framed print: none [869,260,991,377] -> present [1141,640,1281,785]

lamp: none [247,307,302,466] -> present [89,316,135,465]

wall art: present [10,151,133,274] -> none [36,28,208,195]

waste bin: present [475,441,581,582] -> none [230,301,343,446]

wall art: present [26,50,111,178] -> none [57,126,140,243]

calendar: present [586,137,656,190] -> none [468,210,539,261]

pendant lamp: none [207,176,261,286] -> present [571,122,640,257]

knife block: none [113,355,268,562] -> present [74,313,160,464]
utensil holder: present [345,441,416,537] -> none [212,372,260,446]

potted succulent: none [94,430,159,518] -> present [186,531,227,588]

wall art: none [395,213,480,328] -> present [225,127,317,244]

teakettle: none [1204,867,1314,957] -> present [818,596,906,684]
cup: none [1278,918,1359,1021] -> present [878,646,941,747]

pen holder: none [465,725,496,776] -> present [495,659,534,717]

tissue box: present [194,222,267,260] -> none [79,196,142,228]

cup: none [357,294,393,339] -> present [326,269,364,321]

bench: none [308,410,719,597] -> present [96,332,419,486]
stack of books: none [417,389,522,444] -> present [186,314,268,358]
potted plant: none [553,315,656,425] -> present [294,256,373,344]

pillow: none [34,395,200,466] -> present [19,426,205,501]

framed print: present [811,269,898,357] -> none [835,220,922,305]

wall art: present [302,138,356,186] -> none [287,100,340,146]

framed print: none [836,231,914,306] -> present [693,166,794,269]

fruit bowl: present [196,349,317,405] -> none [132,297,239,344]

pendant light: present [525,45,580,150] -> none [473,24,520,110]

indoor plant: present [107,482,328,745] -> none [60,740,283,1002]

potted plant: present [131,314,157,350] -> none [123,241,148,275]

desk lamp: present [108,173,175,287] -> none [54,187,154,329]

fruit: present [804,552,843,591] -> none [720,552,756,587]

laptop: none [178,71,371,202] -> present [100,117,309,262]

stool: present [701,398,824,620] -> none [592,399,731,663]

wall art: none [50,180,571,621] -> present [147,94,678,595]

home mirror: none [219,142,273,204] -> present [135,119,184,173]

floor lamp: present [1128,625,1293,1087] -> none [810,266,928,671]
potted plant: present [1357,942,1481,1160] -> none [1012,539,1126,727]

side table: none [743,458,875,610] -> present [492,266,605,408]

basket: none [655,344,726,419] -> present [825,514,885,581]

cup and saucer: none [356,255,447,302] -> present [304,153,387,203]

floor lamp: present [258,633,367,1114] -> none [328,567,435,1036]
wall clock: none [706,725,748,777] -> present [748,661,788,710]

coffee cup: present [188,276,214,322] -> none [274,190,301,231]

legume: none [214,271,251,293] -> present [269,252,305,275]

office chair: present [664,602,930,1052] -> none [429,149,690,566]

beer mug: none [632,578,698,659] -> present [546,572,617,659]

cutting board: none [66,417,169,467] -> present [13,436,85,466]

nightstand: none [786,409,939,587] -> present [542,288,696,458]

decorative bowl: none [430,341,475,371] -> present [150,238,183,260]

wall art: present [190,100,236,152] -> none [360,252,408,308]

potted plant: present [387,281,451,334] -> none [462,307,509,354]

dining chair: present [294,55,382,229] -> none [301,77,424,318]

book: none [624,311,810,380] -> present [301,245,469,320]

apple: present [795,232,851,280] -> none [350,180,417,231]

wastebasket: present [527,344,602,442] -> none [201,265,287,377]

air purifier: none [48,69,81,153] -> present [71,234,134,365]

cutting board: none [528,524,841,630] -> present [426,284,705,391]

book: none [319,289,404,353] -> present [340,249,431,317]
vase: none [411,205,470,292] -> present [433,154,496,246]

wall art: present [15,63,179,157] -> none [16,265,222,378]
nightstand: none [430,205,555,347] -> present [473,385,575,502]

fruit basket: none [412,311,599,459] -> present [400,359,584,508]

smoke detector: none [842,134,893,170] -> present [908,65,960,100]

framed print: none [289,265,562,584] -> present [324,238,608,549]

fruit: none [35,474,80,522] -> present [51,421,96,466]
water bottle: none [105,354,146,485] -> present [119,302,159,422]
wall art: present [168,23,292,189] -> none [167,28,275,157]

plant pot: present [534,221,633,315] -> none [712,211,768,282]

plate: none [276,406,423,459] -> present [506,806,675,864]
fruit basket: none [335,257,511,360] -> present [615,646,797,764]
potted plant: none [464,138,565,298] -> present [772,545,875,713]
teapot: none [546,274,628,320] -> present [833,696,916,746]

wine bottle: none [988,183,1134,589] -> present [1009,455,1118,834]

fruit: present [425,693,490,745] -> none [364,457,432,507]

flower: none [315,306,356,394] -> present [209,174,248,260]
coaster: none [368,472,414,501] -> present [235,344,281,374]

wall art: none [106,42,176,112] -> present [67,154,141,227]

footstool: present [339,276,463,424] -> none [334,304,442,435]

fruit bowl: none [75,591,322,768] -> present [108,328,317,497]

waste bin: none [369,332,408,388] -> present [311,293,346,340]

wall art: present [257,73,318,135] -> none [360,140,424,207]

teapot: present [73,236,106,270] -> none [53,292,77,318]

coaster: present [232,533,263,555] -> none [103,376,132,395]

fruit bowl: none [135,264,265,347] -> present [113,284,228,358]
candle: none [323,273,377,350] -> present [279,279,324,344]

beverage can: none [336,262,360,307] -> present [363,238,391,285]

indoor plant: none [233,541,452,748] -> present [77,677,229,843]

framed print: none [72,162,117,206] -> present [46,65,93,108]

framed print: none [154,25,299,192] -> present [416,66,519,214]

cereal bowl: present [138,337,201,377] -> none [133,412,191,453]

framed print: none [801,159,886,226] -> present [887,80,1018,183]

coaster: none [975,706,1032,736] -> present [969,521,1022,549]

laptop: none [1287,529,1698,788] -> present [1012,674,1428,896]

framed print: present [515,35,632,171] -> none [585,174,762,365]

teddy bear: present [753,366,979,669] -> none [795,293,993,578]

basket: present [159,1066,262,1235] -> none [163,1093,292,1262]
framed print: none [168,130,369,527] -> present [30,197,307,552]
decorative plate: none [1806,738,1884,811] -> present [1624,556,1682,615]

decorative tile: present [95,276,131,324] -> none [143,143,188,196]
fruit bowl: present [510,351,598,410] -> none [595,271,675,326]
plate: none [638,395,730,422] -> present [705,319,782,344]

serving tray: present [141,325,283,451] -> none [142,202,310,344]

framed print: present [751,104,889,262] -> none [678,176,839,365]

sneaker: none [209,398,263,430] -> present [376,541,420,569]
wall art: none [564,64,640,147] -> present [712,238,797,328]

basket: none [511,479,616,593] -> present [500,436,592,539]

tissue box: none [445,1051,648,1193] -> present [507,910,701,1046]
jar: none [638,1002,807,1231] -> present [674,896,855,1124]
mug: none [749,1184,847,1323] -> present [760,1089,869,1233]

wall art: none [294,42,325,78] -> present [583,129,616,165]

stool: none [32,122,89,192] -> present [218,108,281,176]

_ _ _

#### Work instruction:
Exactly how many lines in the data above hold "cutting"? State that number only.

#### Reply:
2